Top of SUPPLIED ENTRIES

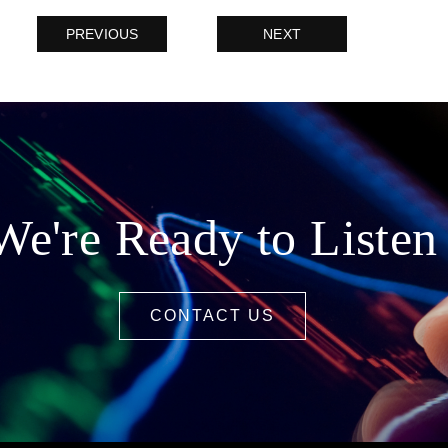
PREVIOUS
NEXT
We're Ready to Listen
CONTACT US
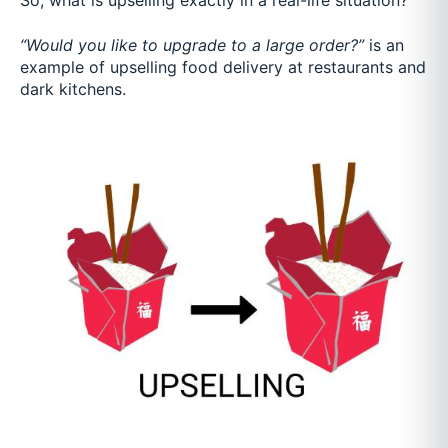
So, what is upselling exactly in a real-life situation?
“Would you like to upgrade to a large order?”
is an
example of upselling food delivery at restaurants and
dark kitchens.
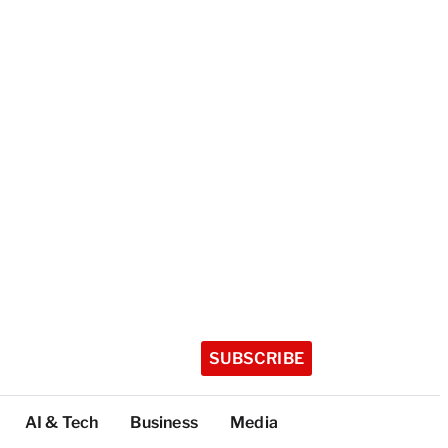
SUBSCRIBE
AI & Tech
Business
Media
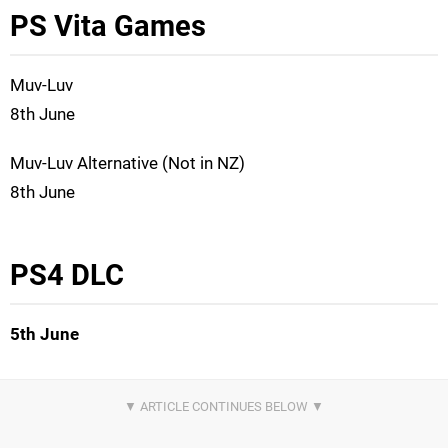
PS Vita Games
Muv-Luv
8th June
Muv-Luv Alternative (Not in NZ)
8th June
PS4 DLC
5th June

Bottom of SUPPLIED ENTRIES

§ **INSTRUCTIONS FOR THE TASK**: Among the lines above, which ones include the word "upselling"? Copy them.

§ **EXERCISE OUTPUT**:
So, what is upselling exactly in a real-life situation?
example of upselling food delivery at restaurants and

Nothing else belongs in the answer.